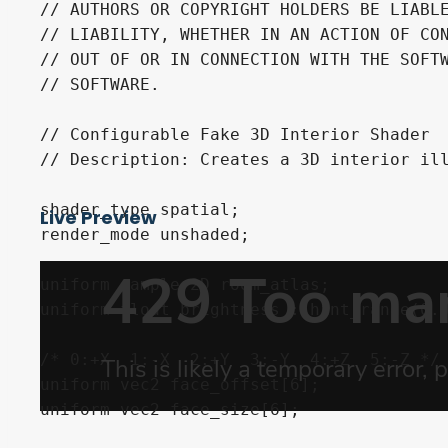
// AUTHORS OR COPYRIGHT HOLDERS BE LIABLE
// LIABILITY, WHETHER IN AN ACTION OF CON
// OUT OF OR IN CONNECTION WITH THE SOFTW
// SOFTWARE.

// Configurable Fake 3D Interior Shader

// Description: Creates a 3D interior ill
shader_type spatial;

Live Preview
render_mode unshaded;

uniform sampler2D room_atlas;

uniform float brightness : hint_range(0.0
/* 0:+X  1:-X  2:+Y  3:-Y  4:+Z  5:-Z */

uniform vec2 face_offset[6];

uniform vec2 face_size[6];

**Goal of the exercise**. Nothing but the pictures is to be left out; the rest of the listing should be copied exactly.

**Solution to the exercise**.
// AUTHORS OR COPYRIGHT HOLDERS BE LIABLE
// LIABILITY, WHETHER IN AN ACTION OF CON
// OUT OF OR IN CONNECTION WITH THE SOFTW
// SOFTWARE.

// Configurable Fake 3D Interior Shader

// Description: Creates a 3D interior ill
shader_type spatial;

Live Preview
render_mode unshaded;

uniform sampler2D room_atlas;

uniform float brightness : hint_range(0.0
/* 0:+X  1:-X  2:+Y  3:-Y  4:+Z  5:-Z */

uniform vec2 face_offset[6];

uniform vec2 face_size[6];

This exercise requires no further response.